Among Shake Shack’s damn-near famous national menu — the Shack burger, the hot dog, the fried chicken sandwich — there are a few Dallas exclusives, like the Link Burger. A 100 percent Angus patty, flat-top sizzled and flipped with a kitchen tool that looks like a paint scraper to maintain that seared crust, will come topped with a Pecan Lodge jalapeño-cheese sausage link and two pickle slices.
Only a classic Marvel villain would be opposed to the sight of this burger: A slab of hot griddled sausage sits on top of melted American cheese, which hugs the seared patty. Two pickle discs, also pleased to be there, and the trademarked ShakeSauce are the only other things keeping you from beef and sausage. The potato bun is lightly butter-toasted and still soft.
Griddle-seared and fresh, the sausage is the star. As it should be.
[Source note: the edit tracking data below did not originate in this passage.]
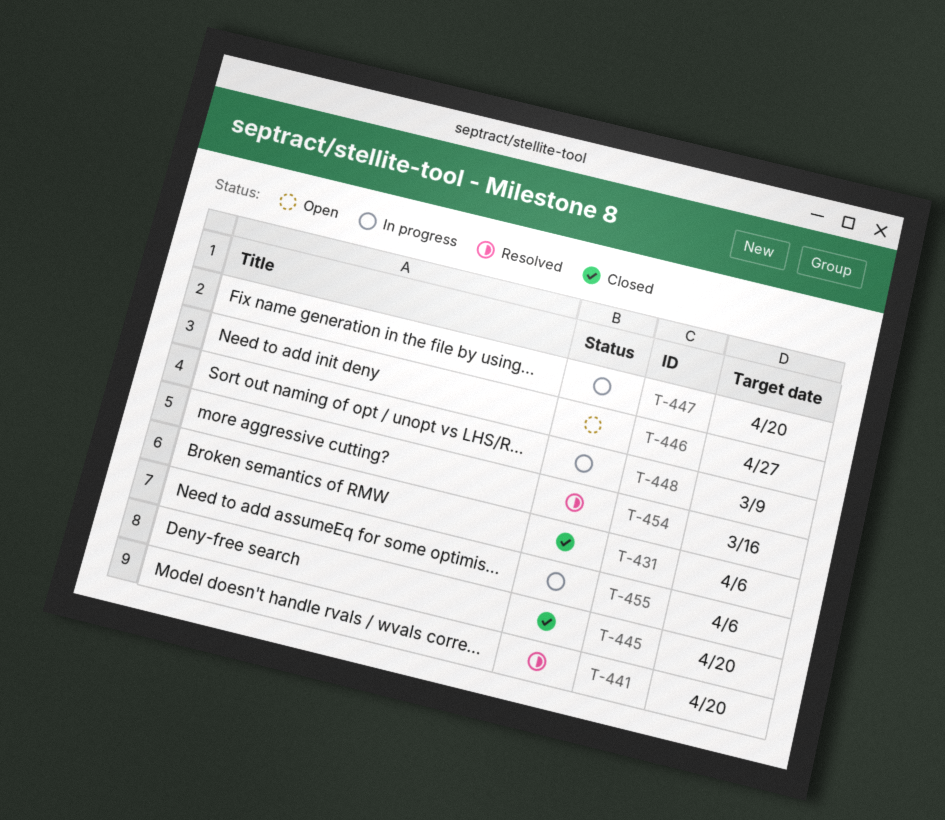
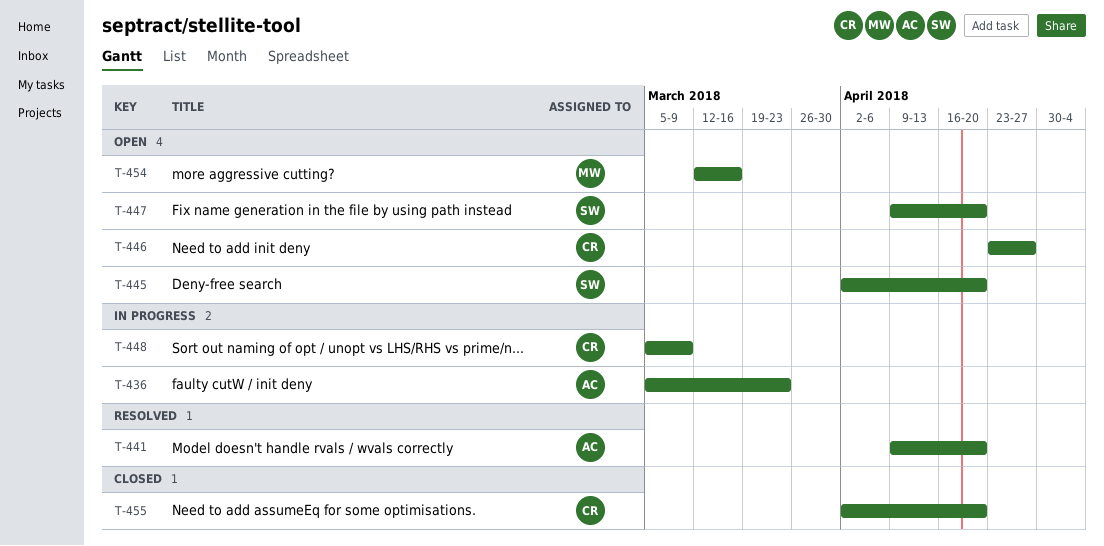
T-431: present -> none
T-436: none -> present
T-445, status: Closed -> Open
T-447, status: In progress -> Open
T-454, status: Resolved -> Open
T-455, status: In progress -> Closed
T-455, due: Apr 6 -> Apr 20

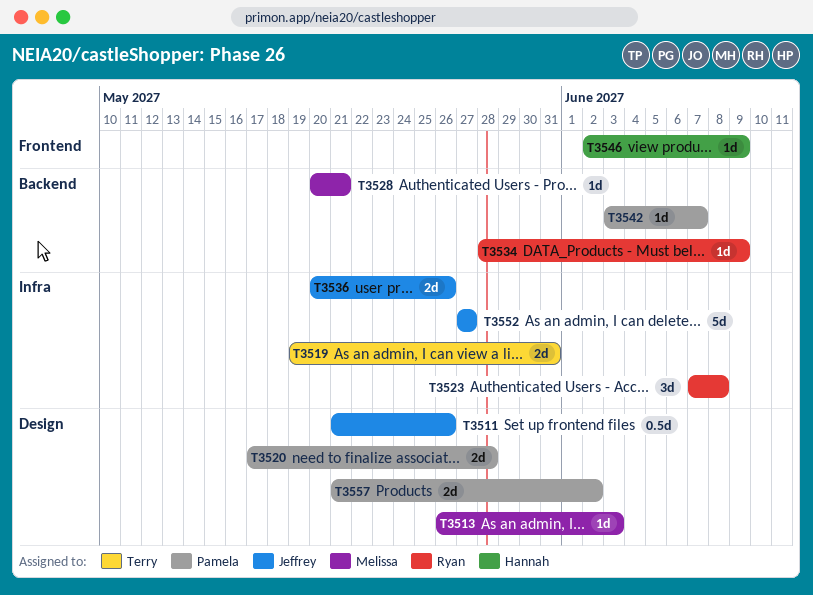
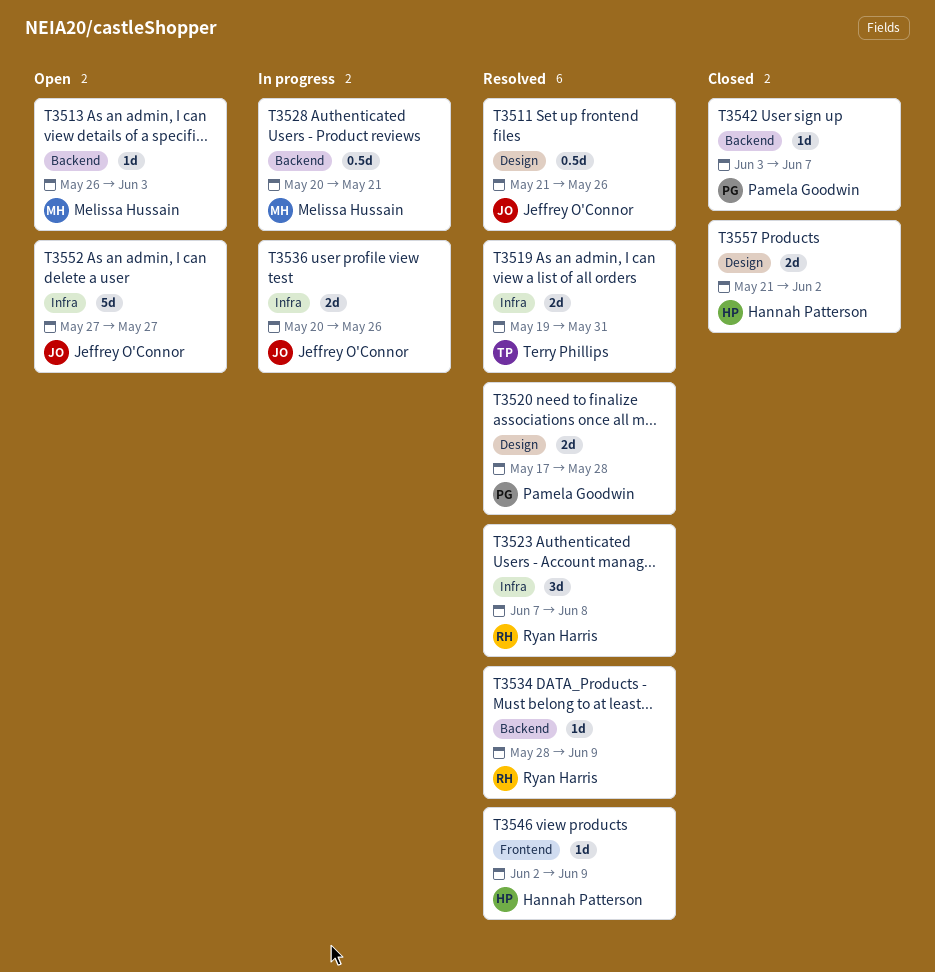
T3513, label: Design -> Backend
T3528, estimate: 1d -> 0.5d
T3557, owner: Pamela Goodwin -> Hannah Patterson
It’s Pecan Lodge barbecue, after all. What evil from Mordor wouldn’t enjoy this? The burger is manageably-sized, but a titanically-Texas tasting beef and sausage sandwich. I ate the whole thing in a few harrowing minutes.
When merged with the melted American cheese, the Pecan Lodge jalapeño sausage becomes transcendent. Factor in Shake Shack’s crinkle-cut fries and all that Shack hype will suddenly make sense. Find out for yourself when the eatery opens at 11 a.m. on Thursday.
Shake Shack Dallas, 2500 N. Pearl St.